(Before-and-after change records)
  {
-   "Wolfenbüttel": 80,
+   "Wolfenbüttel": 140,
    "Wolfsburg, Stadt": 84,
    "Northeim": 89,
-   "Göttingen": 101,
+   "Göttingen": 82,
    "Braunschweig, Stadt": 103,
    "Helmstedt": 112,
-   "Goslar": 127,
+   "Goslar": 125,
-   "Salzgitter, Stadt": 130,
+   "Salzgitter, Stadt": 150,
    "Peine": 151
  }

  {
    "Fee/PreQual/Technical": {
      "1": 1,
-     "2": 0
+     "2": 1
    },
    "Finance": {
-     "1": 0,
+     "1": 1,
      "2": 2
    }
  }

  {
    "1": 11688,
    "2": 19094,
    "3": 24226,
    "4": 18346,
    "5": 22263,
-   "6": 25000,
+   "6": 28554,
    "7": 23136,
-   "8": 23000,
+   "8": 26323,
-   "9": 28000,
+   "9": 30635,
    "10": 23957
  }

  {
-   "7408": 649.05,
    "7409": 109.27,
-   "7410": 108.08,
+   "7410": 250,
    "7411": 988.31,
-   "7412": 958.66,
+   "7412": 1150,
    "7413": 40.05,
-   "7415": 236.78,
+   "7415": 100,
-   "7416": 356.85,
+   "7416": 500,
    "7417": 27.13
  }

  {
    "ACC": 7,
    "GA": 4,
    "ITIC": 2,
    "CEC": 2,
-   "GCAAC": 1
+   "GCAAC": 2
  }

--

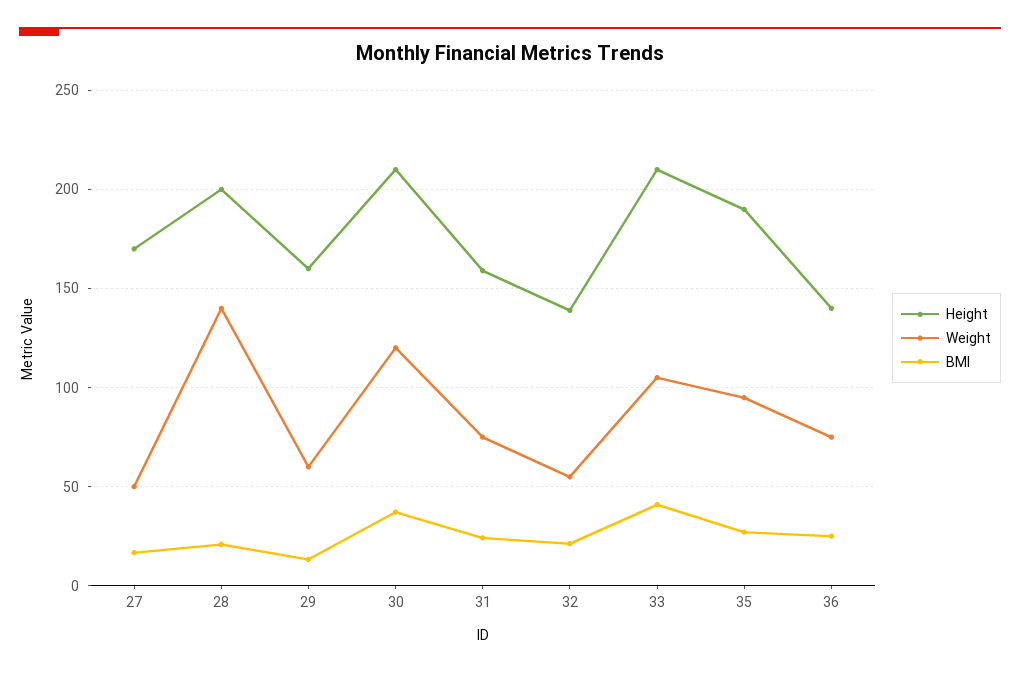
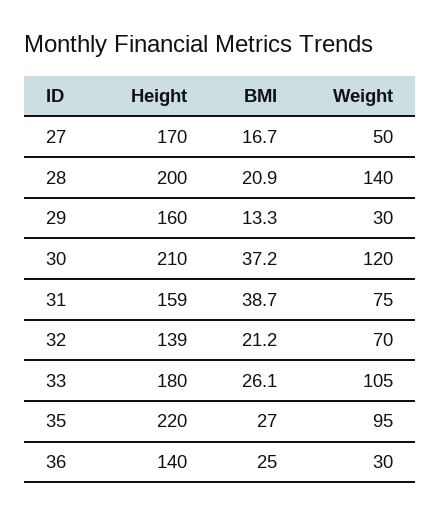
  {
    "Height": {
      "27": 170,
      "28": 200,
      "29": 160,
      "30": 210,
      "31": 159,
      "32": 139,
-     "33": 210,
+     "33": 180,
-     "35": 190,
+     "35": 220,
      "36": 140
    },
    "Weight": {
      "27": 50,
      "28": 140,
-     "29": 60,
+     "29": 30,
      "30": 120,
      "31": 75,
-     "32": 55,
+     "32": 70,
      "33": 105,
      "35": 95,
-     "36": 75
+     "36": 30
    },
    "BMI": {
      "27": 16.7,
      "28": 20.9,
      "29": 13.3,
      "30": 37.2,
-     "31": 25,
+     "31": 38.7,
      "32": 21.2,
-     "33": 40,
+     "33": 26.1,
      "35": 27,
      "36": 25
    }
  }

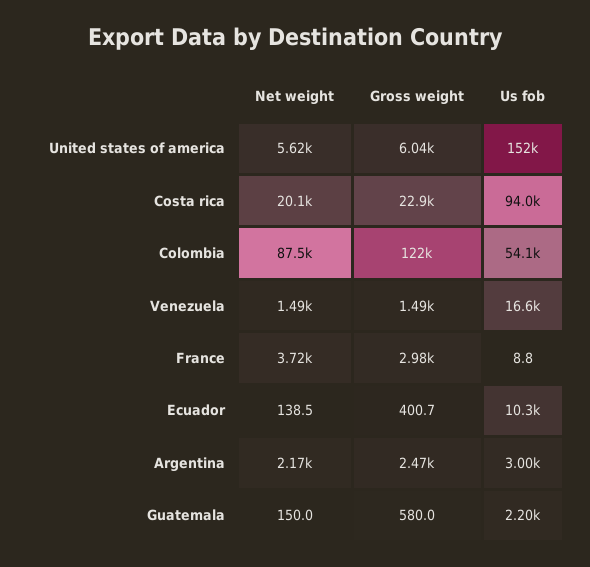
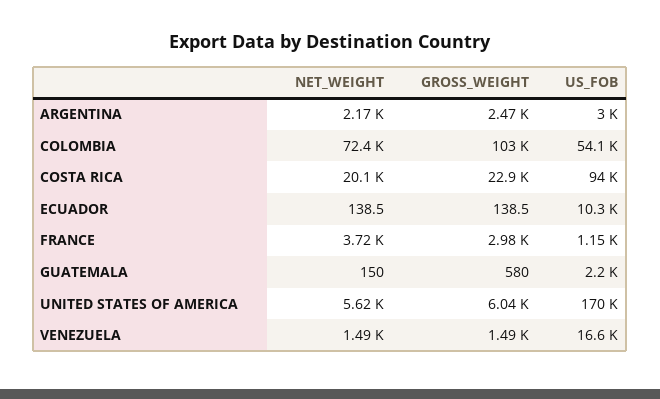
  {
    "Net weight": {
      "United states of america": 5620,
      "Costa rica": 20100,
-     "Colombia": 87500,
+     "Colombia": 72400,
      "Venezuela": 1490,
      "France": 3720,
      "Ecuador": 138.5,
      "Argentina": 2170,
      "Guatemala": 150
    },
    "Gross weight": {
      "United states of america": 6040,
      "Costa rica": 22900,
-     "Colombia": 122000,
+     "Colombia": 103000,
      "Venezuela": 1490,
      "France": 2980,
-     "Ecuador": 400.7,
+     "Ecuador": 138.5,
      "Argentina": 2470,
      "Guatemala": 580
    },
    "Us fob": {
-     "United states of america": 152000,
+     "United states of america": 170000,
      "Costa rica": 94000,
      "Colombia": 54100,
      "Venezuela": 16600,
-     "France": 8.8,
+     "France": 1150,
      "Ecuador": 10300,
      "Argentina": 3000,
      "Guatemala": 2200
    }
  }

--

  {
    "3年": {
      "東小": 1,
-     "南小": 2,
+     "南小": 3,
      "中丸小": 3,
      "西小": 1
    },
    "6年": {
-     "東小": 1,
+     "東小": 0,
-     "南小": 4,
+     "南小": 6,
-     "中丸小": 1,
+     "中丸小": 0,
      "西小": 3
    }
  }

■ Task goal
The required answer is each line of the entries containing the string "Colombia".

■ Your response
-     "Colombia": 87500,
+     "Colombia": 72400,
-     "Colombia": 122000,
+     "Colombia": 103000,
      "Colombia": 54100,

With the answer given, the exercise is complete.